** Task description **
All records are to be reproduced verbatim, with images omitted.

Saved data entries:
*****
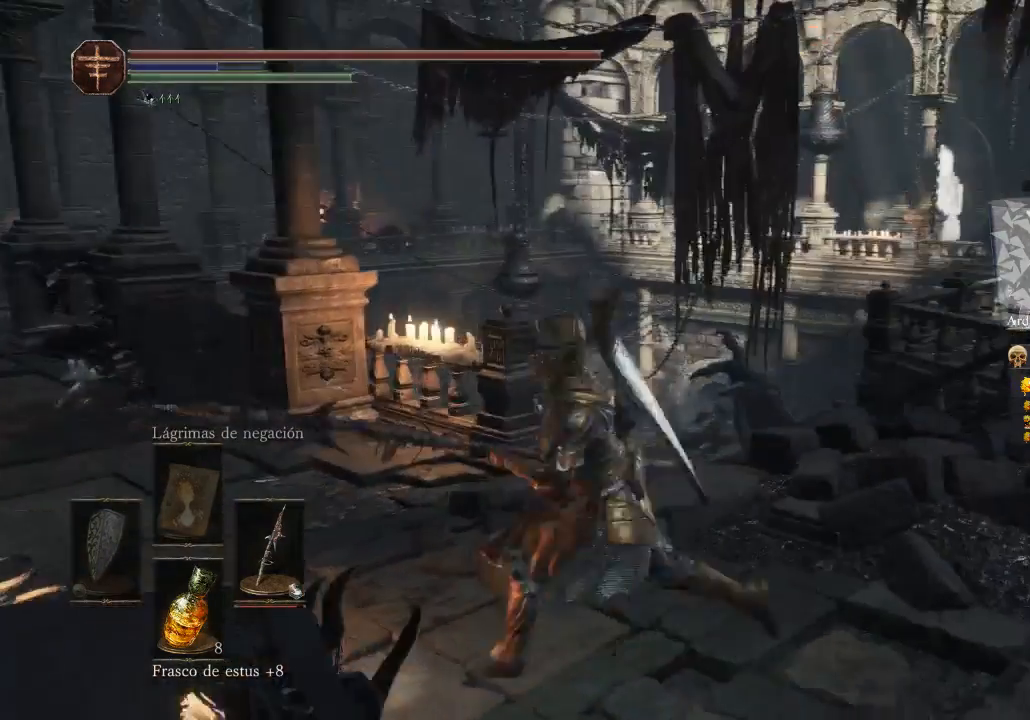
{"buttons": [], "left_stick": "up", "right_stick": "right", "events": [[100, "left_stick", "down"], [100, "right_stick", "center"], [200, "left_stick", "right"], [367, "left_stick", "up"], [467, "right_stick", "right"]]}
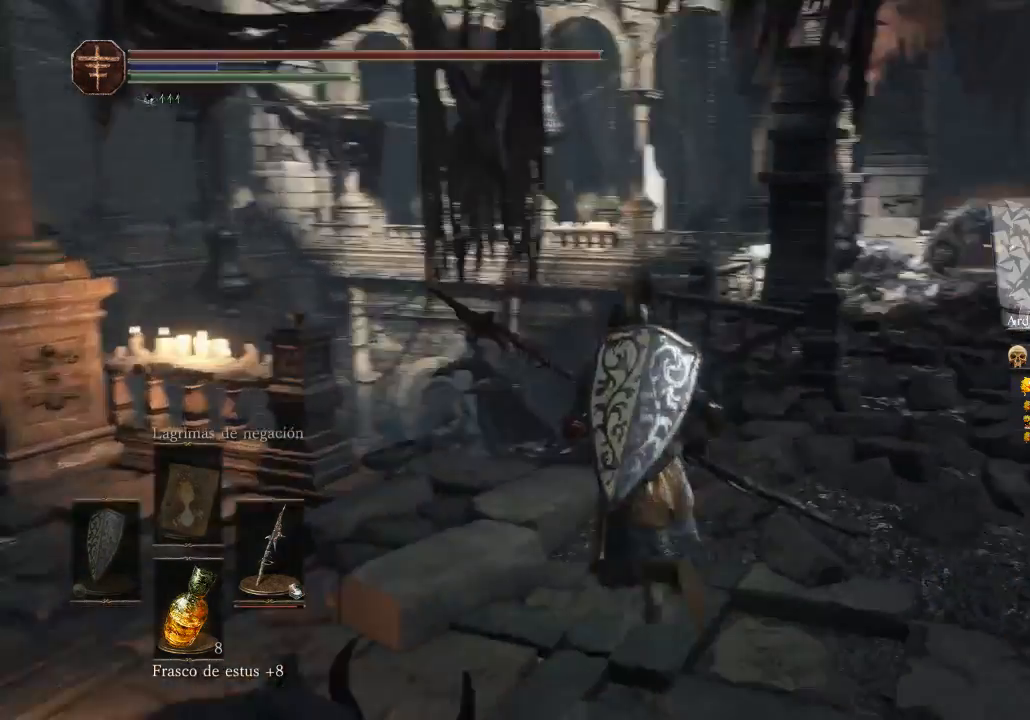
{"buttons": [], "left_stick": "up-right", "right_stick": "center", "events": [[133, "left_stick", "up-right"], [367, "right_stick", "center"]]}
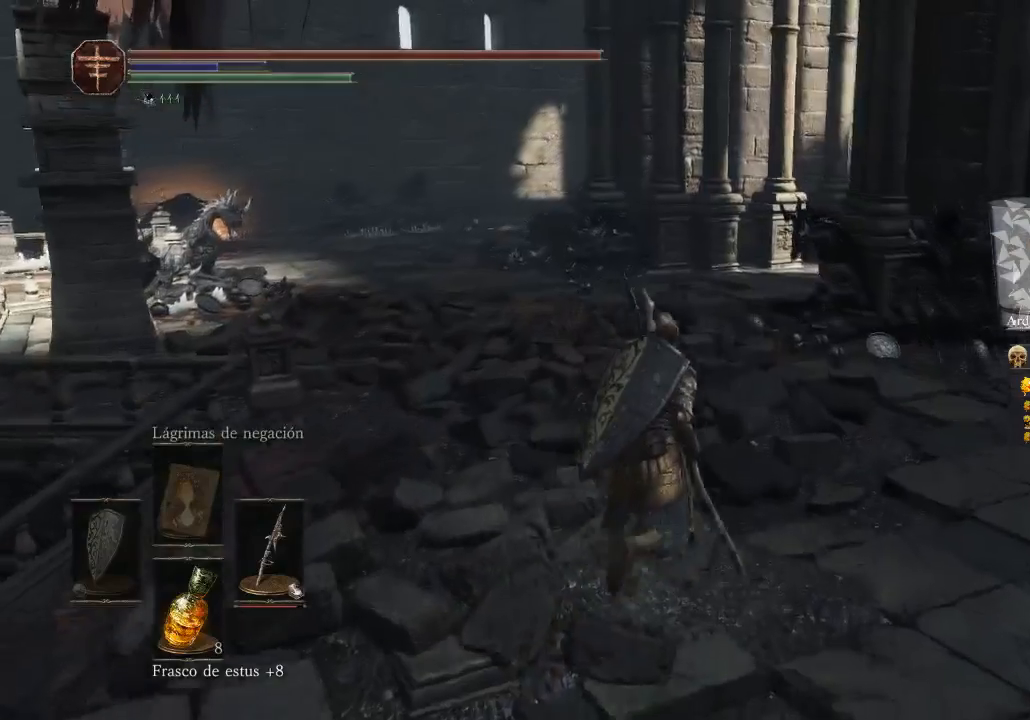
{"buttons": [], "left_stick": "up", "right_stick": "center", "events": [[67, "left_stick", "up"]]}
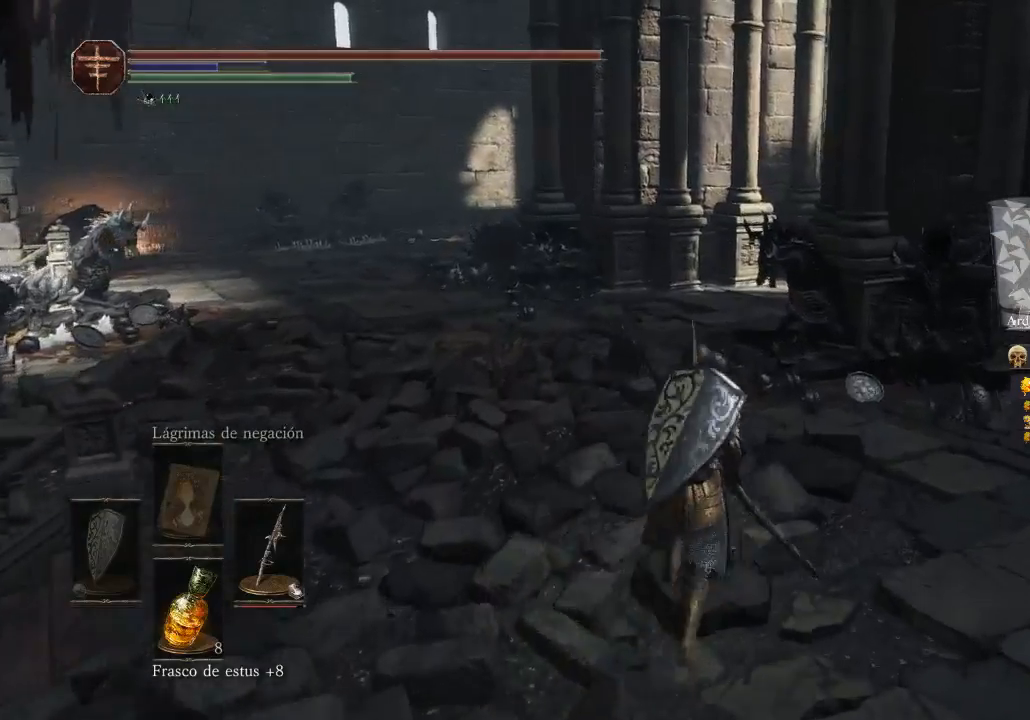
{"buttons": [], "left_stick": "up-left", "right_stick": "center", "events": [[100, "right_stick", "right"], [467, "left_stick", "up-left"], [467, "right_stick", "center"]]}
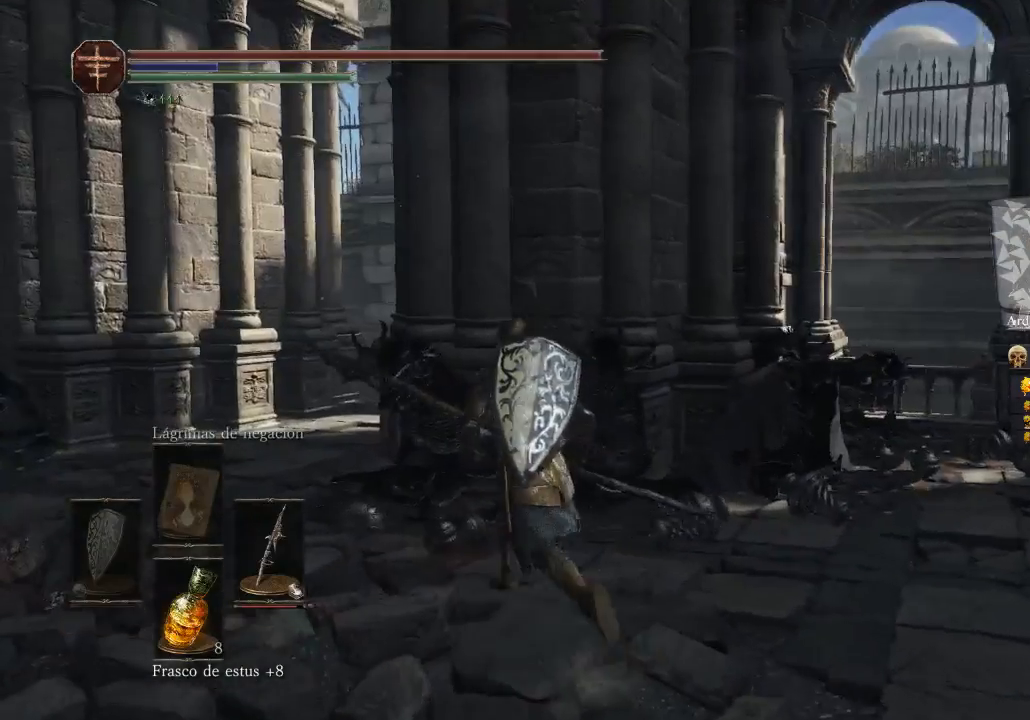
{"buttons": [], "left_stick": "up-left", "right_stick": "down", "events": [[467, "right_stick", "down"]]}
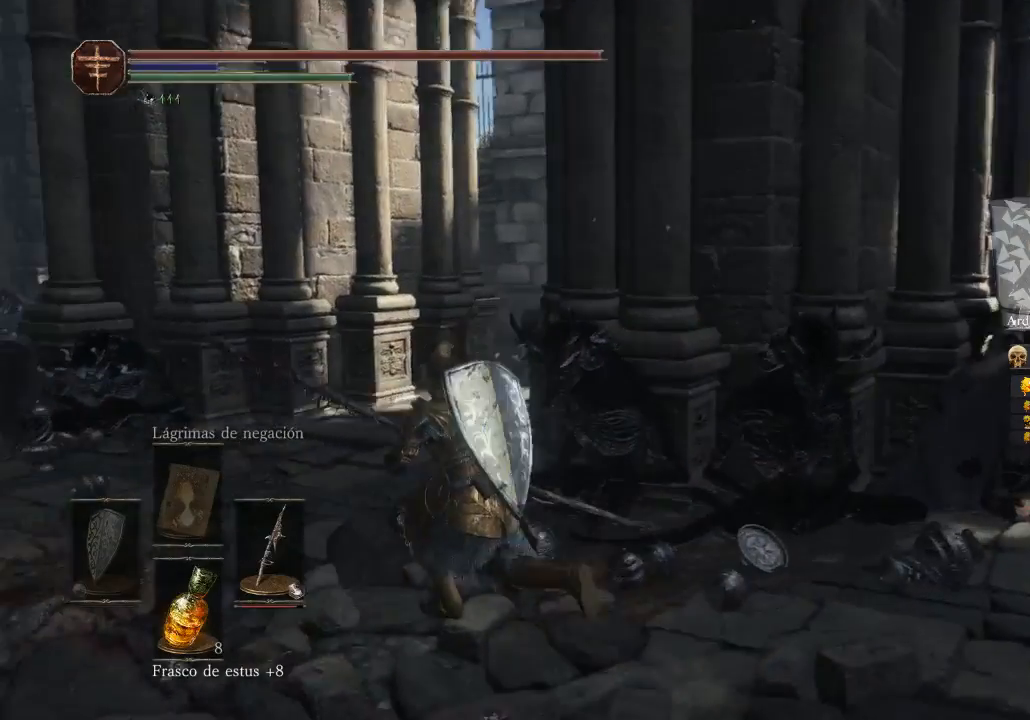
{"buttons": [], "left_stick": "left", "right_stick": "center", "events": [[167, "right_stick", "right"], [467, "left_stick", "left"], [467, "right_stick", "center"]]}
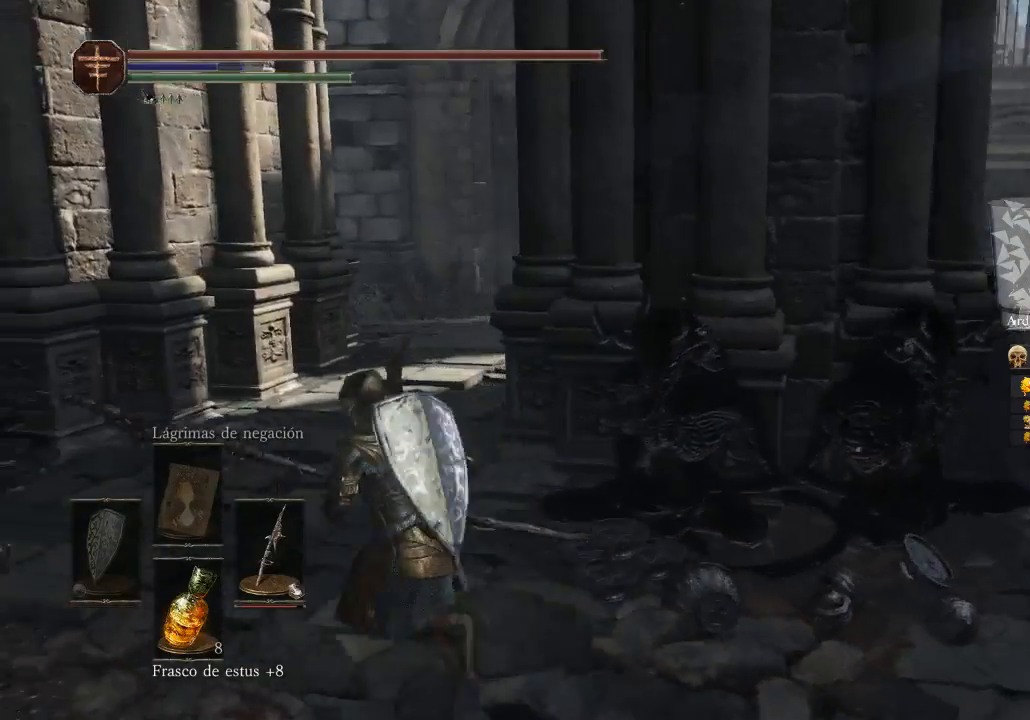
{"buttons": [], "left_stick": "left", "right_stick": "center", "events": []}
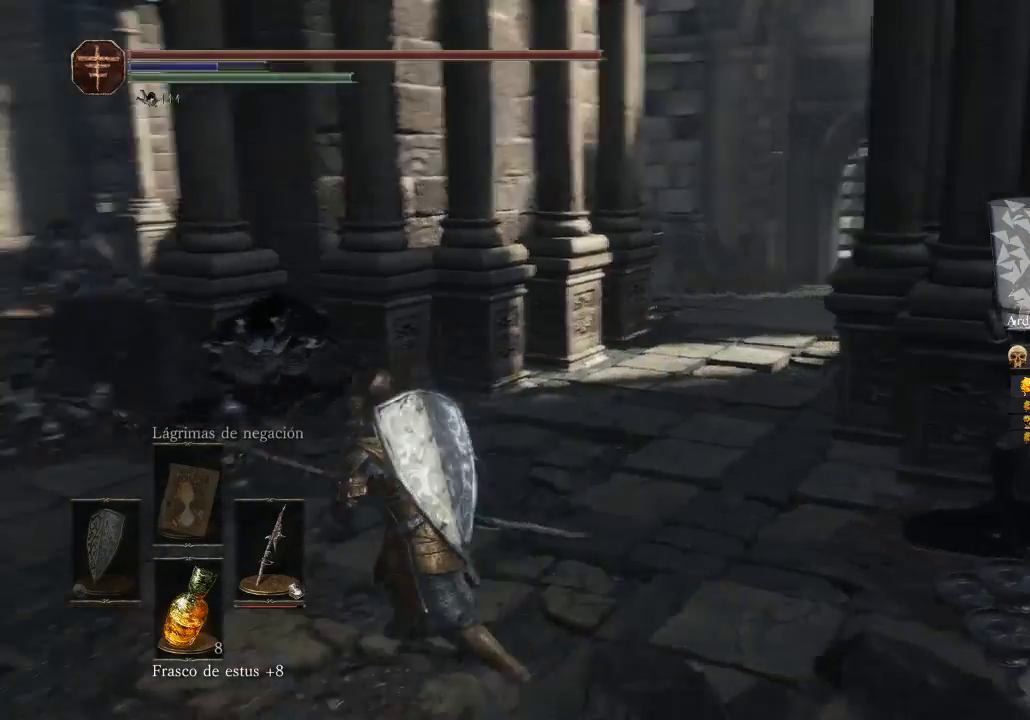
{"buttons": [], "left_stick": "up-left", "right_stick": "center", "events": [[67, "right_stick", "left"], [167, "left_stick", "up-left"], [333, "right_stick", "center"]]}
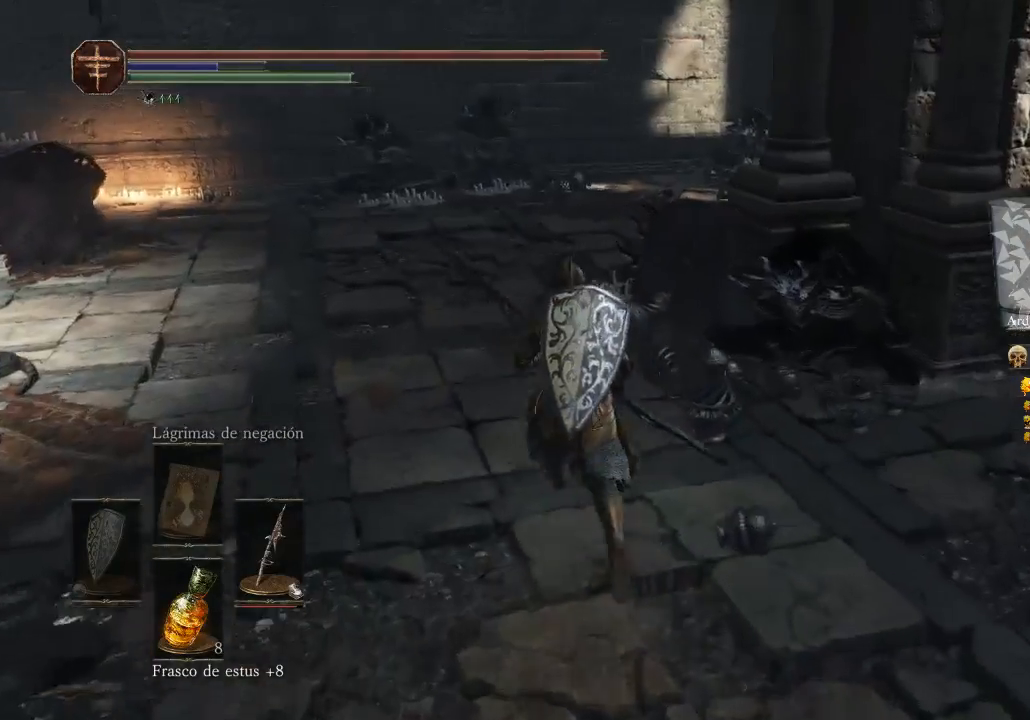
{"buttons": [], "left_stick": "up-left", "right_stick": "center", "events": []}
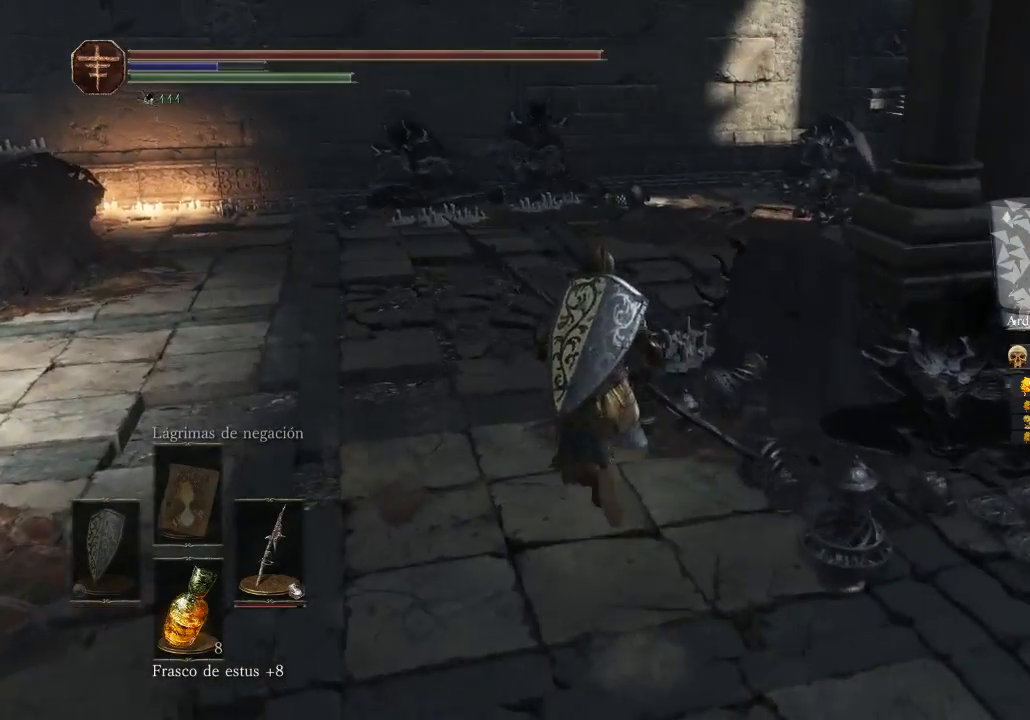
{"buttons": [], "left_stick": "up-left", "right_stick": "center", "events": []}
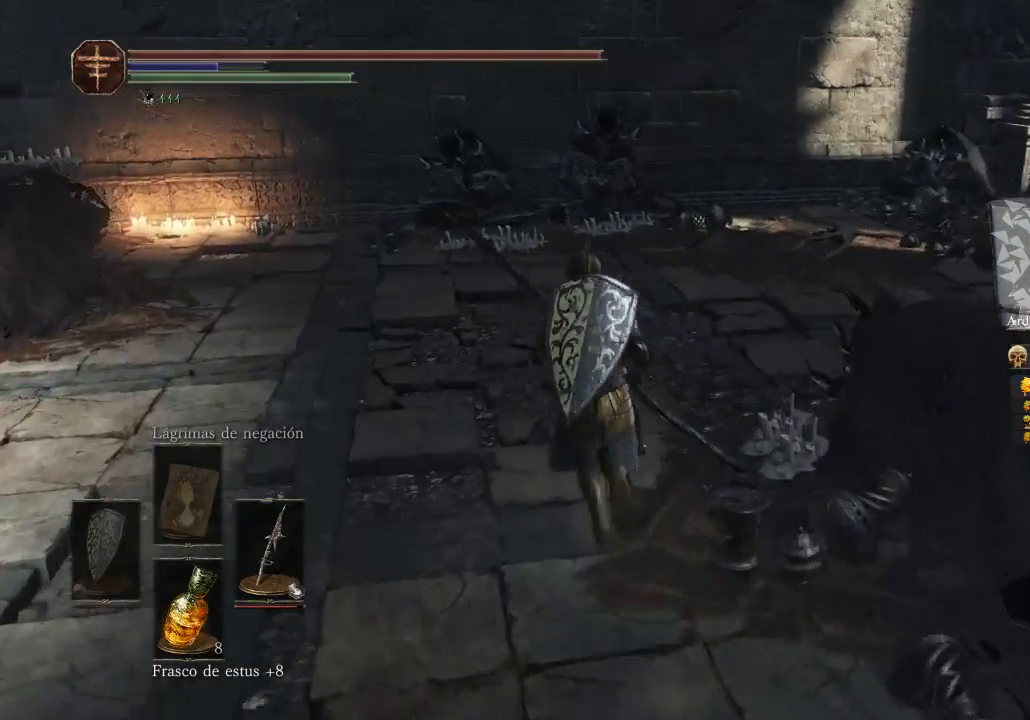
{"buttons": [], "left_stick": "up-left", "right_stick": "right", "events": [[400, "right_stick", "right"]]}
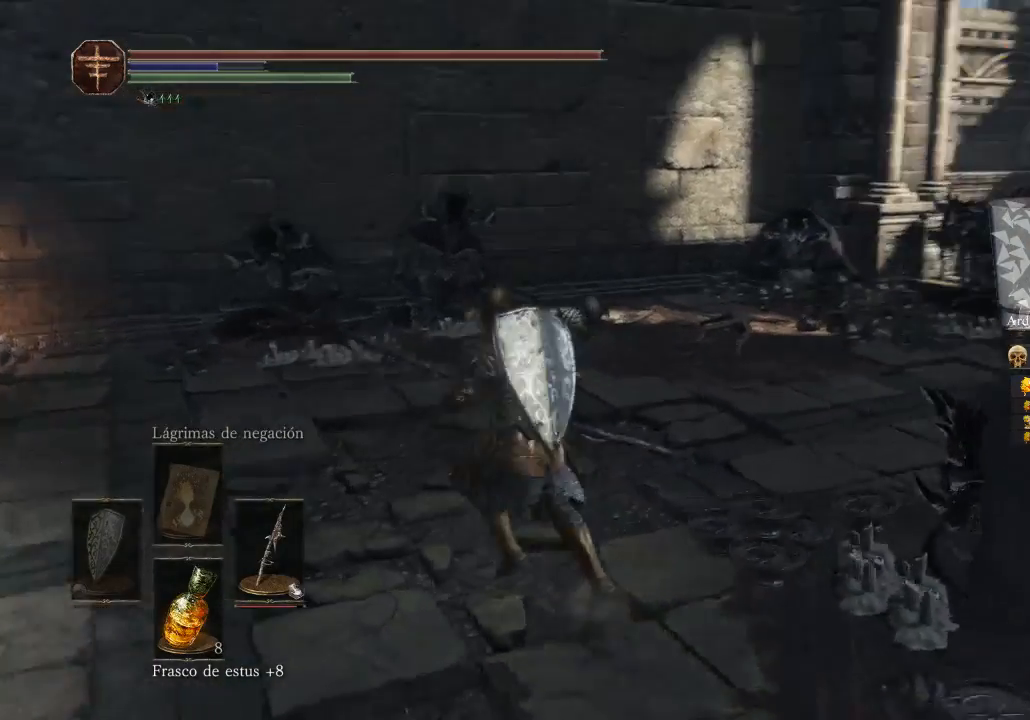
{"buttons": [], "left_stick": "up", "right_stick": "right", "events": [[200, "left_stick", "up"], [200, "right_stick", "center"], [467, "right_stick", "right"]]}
*****
** Solution to the exercise **
{"buttons": [], "left_stick": "up", "right_stick": "right", "events": [[100, "left_stick", "down"], [100, "right_stick", "center"], [200, "left_stick", "right"], [367, "left_stick", "up"], [467, "right_stick", "right"]]}
{"buttons": [], "left_stick": "up-right", "right_stick": "center", "events": [[133, "left_stick", "up-right"], [367, "right_stick", "center"]]}
{"buttons": [], "left_stick": "up", "right_stick": "center", "events": [[67, "left_stick", "up"]]}
{"buttons": [], "left_stick": "up-left", "right_stick": "center", "events": [[100, "right_stick", "right"], [467, "left_stick", "up-left"], [467, "right_stick", "center"]]}
{"buttons": [], "left_stick": "up-left", "right_stick": "down", "events": [[467, "right_stick", "down"]]}
{"buttons": [], "left_stick": "left", "right_stick": "center", "events": [[167, "right_stick", "right"], [467, "left_stick", "left"], [467, "right_stick", "center"]]}
{"buttons": [], "left_stick": "left", "right_stick": "center", "events": []}
{"buttons": [], "left_stick": "up-left", "right_stick": "center", "events": [[67, "right_stick", "left"], [167, "left_stick", "up-left"], [333, "right_stick", "center"]]}
{"buttons": [], "left_stick": "up-left", "right_stick": "center", "events": []}
{"buttons": [], "left_stick": "up-left", "right_stick": "center", "events": []}
{"buttons": [], "left_stick": "up-left", "right_stick": "right", "events": [[400, "right_stick", "right"]]}
{"buttons": [], "left_stick": "up", "right_stick": "right", "events": [[200, "left_stick", "up"], [200, "right_stick", "center"], [467, "right_stick", "right"]]}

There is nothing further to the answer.